I have always loved tofu.
This is my favourite tofu recipe ever and it is very easy to prepare.
1 brick firm tofu (500 g)
100 g Rice flour
1 tablespoon Kurkuma powder
1 tablespoon paprika powder
1 teaspoon salt
2 tablespoon chopped ginger
4 tablespoon chopped onion
1 teaspoon black mustard seeds
1-2teaspoon chili flakes
1 chicken broth cube powdered or vegetable broth cube
salt and coarse black pepper
First mix the flour, kurkuma, paprika and salt together. It has to have a middle strong yellowish, reddish colour. Taste it for salt.
USE FIRM TOFU, NOT SILKY!
Cut the tofu into 32 little finger size sticks depending on the size of the tofu.
Toss the pieces in the four mixture and deep fry them in hot oil, 15 pieces at one time.
It’s ready when the coating gets firm or hard if you touch them. Remove them and put paper underneath to remove excess oil.

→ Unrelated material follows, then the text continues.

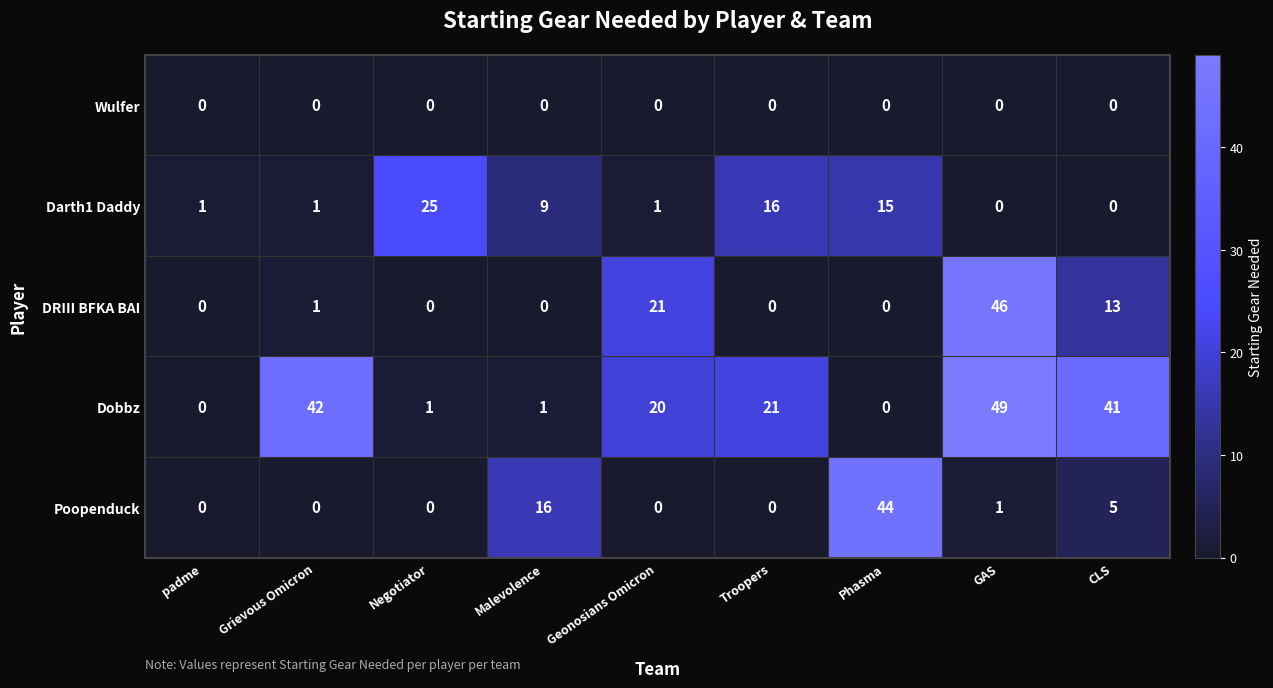

What is the highest value of the Dobbz series?

49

When you have fried all put them aside until you want to use because this is a freshly made course.
When it is time to serve, put your wok over high heat add 2-3 tablespoon of oil then ginger with the onion. Stir fry for a minute or two and 15 tofu pieces at one time. Season with chili flakes and coarse black pepper and stir fry (don’t brake the pieces).
Season with salt and the powdered chicken broth cube. It is ready when the ginger and the onion pieces get fried and have a light brown colour.
Do the same until you have fried all the tofu fingers you have.
Serve with the ginger-onion crust on top.